Selected passage ->

# Pigment vs. Sublimation



## johnsimon123 (Sep 5, 2013)

hey,

so i want to sublimate onto tshirts but im not sure if i should use sublimation or pigment printing. 

Cost wise it seems to make more sense to do pigment because i think that that is much cheaper than sublimation right? 

Honestly im not very familiar with what pigment printing is exactly, i know about sublimation, but not pigment. 

If someone could tell me more about and the pros and cons, that would be great! 

Will the result and quality of the fabric print be the same on both? 

in pigment, does the ink become a part of the fabric and will never fade away or is it like screen printing and after washing many times will fade. 

And also any recommendations for pigment printers in los angeles. 

Thank you,


----------



## charles95405 (Feb 1, 2007)

there is a very long thread here that discusses this...If I find the link I will post it. Basically pigment ink is for inkjet transfers and DOES NOT bond with the fabric as sublimation does. It creates a transfer using the proper paper and heat press on the garment for a specific time/temp. The resulting image may or may not last longer than a screen print...just depends on the type transfer BUT it will never equal sublimation in terms of lasting or color...It will start to fade after just a few washings. 
Edit....you will see the term pigment dye ink...and dye sublimation ink...two entirely different type of ink...pigment ink is cheaper...but then so is the resultant image. It will work for some...but I prefer to use sublimation and DTG


----------



## mgparrish (Jul 9, 2005)

johnsimon123 said:


> hey,
> 
> so i want to sublimate onto tshirts but im not sure if i should use sublimation or pigment printing.
> 
> ...


I marked up in your questions above.


----------



## sais (Sep 2, 2013)

this is very educational...


----------

Task A ->
In the pigment vs. sublimation thread, what is pigment ink used for?

(Page images and extracted text)
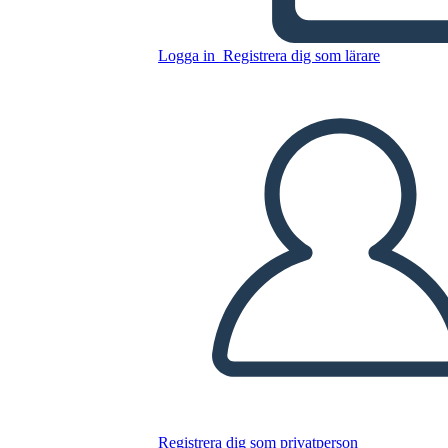
Logga in
Registrera dig som lärare
Kännetecken för en Klassisk
Hjälte - Blad
Kopiera denna storyboard
SKAPA EN STORYBOARD
SPELA UPP BILDSPEL
LÄS FÖR MIG
Registrera dig som privatperson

Task B ->
Please rewrite the listing with "Kopiera" changed to "Dela" and nothing else altered, leaving out the pictures.

Result A ->
Pigment ink is used for inkjet transfers.

Result B ->
Logga in
Registrera dig som lärare
Kännetecken för en Klassisk
Hjälte - Blad
Dela denna storyboard
SKAPA EN STORYBOARD
SPELA UPP BILDSPEL
LÄS FÖR MIG
Registrera dig som privatperson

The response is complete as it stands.